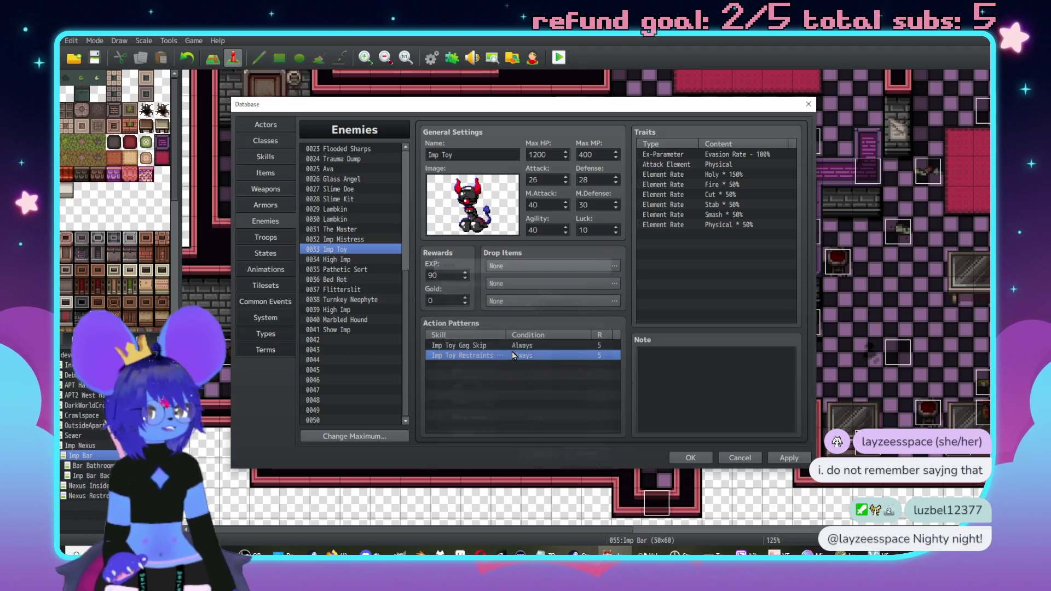
Return the Database to the Troops list
left_click(262, 269)
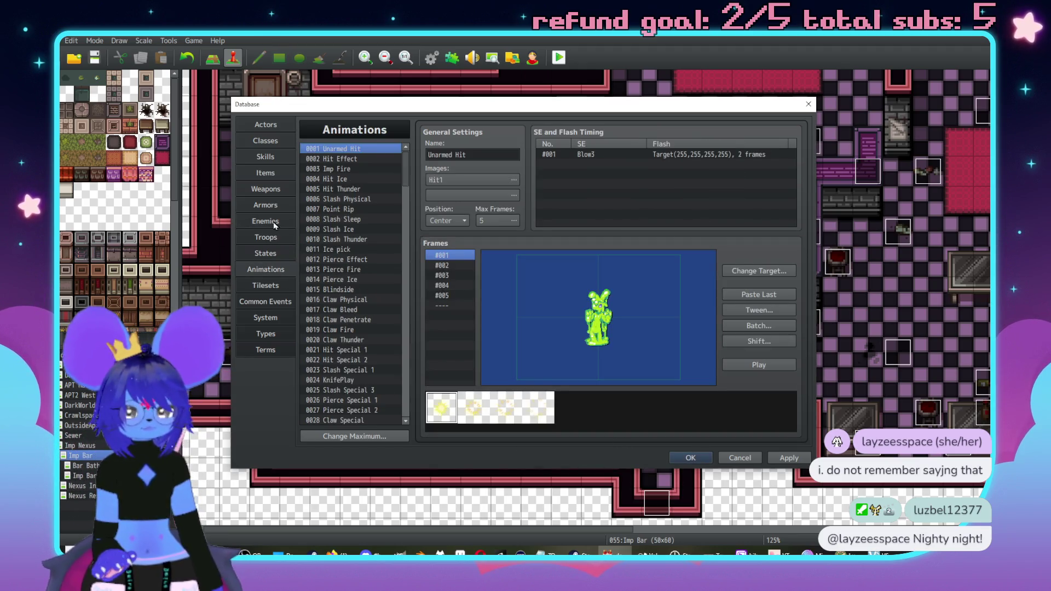
left_click(271, 233)
scroll(591, 379, "down", 2)
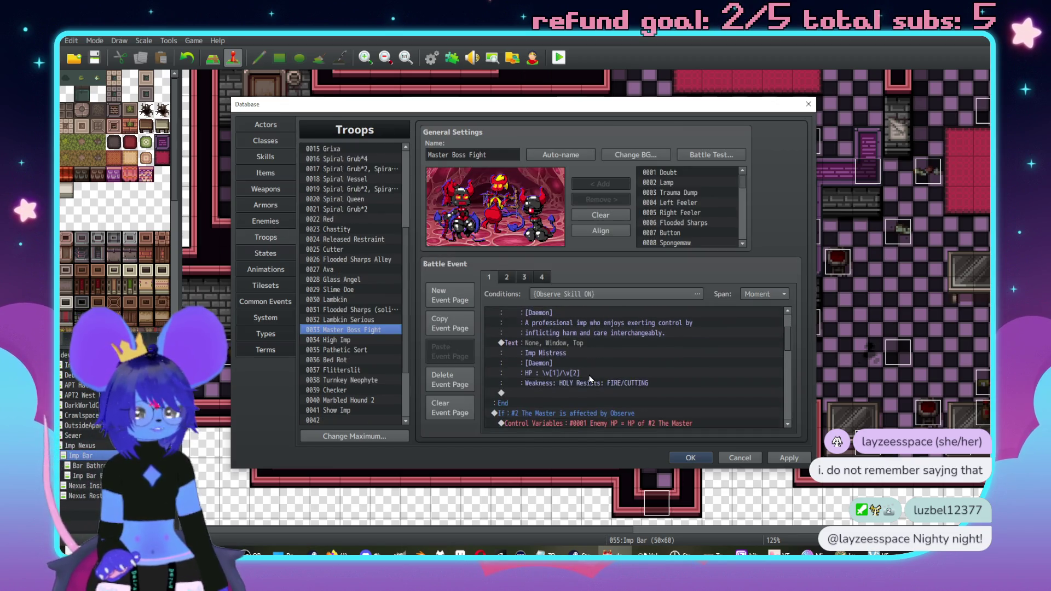
On page 4, change Imp Toy's forced skill from Imp Hip Check to Imp Toy Gag Skip
left_click(542, 277)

Try it: Please return the records above exactly as written, dropping every picture.

Output below:
Return the Database to the Troops list
left_click(262, 269)
left_click(271, 233)
scroll(591, 379, "down", 2)
On page 4, change Imp Toy's forced skill from Imp Hip Check to Imp Toy Gag Skip
left_click(542, 277)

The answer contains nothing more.